(TASK INPUT)
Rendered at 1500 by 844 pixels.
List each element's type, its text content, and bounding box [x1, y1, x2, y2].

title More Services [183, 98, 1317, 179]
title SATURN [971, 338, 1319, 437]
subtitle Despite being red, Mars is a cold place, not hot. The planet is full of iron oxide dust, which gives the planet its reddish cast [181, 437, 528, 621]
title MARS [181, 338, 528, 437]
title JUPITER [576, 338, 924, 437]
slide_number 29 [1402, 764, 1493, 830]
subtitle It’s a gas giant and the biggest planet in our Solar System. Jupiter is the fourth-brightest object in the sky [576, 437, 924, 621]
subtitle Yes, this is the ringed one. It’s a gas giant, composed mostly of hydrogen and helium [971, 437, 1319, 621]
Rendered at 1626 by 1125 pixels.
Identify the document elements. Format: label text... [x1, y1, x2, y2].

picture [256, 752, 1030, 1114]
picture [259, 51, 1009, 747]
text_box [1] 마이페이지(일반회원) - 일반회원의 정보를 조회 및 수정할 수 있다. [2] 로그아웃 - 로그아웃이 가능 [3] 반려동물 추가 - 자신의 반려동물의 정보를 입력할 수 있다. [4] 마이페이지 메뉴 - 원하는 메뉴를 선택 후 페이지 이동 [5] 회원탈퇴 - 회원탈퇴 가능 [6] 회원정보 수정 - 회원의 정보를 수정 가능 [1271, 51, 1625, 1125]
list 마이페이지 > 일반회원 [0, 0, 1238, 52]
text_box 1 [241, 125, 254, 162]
(End TASK INPUT)
(TASK INPUT)
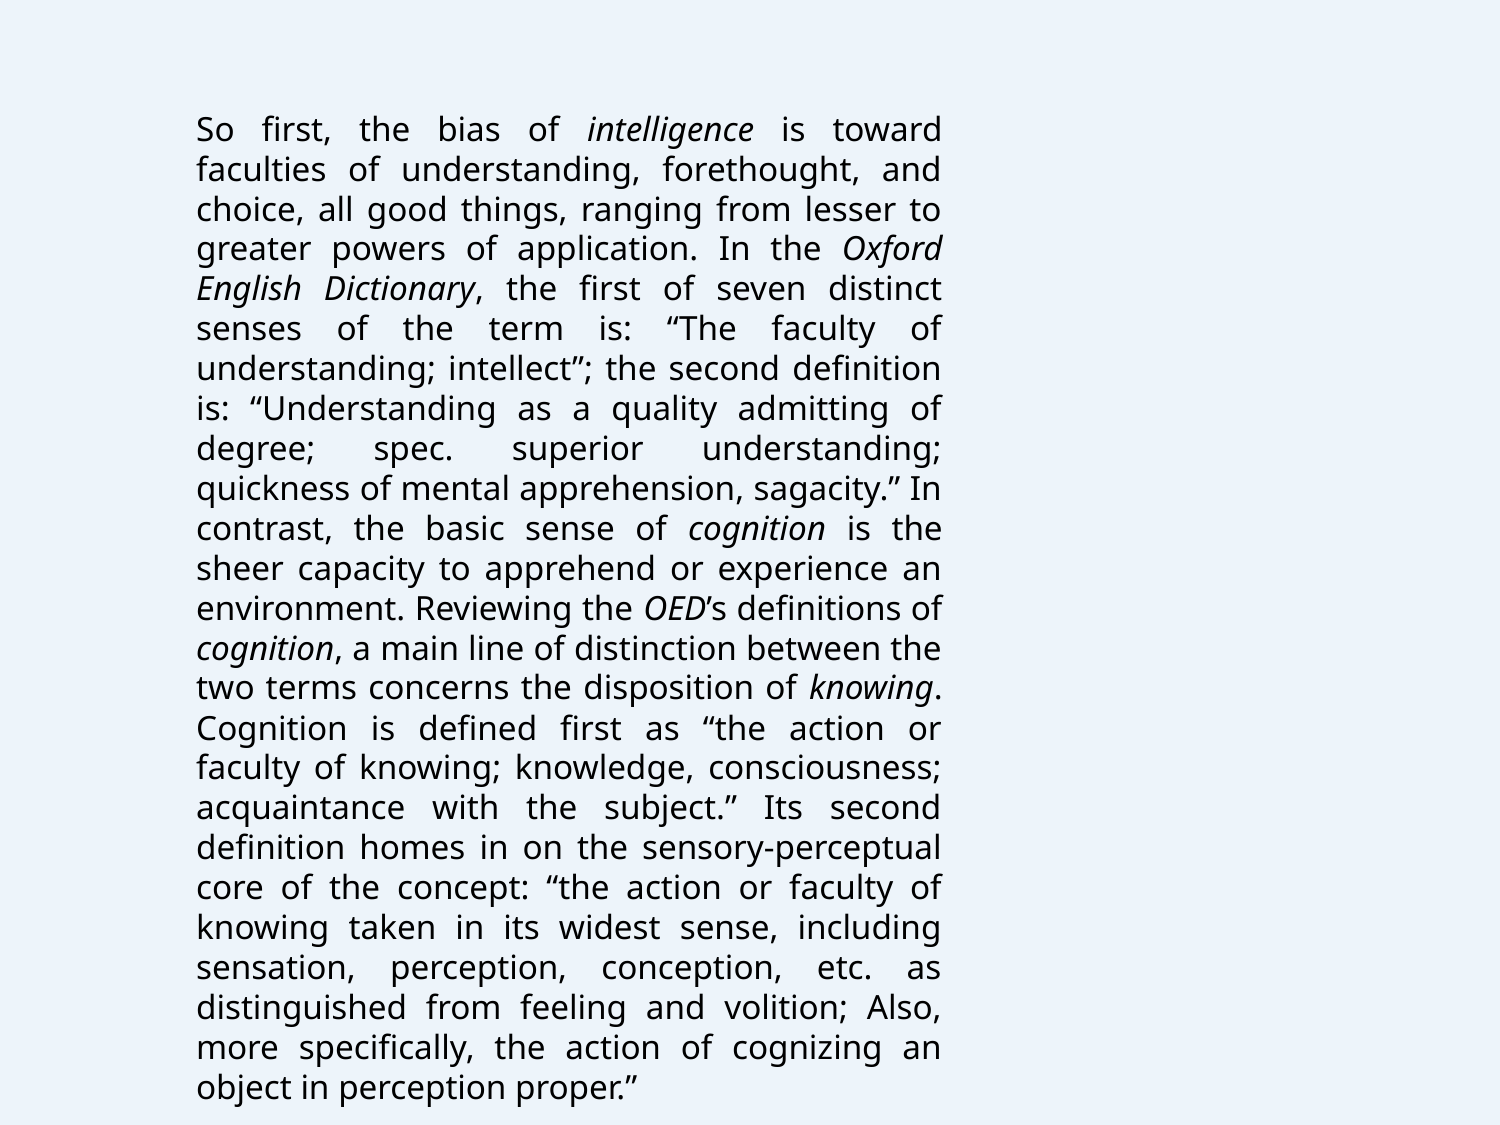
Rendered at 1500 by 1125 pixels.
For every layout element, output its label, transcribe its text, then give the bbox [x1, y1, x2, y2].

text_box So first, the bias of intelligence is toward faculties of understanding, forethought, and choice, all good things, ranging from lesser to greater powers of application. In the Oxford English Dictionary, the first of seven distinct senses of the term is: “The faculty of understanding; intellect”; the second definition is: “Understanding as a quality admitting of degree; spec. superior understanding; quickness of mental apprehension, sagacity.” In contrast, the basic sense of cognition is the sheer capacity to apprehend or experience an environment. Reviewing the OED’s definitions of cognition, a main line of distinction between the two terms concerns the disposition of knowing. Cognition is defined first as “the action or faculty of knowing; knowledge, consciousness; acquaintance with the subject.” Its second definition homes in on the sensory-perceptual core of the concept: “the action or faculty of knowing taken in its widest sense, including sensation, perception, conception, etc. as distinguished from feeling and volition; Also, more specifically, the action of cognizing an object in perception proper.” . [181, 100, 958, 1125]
(End TASK INPUT)
(TASK INPUT)
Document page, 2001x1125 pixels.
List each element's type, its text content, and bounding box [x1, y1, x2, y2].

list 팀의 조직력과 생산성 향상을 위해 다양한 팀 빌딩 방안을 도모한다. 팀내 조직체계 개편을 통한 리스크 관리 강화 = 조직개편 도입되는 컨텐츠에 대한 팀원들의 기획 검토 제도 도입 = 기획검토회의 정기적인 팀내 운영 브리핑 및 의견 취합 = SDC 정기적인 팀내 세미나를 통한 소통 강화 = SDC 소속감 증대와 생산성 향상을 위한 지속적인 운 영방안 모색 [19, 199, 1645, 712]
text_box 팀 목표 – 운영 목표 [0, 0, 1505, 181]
(End TASK INPUT)
▶ _WHAT TO DO_:
Check each line of the listing for "pixels". Show those that have it.

▶ _TASK SOLUTION_:
Rendered at 1500 by 844 pixels.
Rendered at 1626 by 1125 pixels.
Rendered at 1500 by 1125 pixels.
Document page, 2001x1125 pixels.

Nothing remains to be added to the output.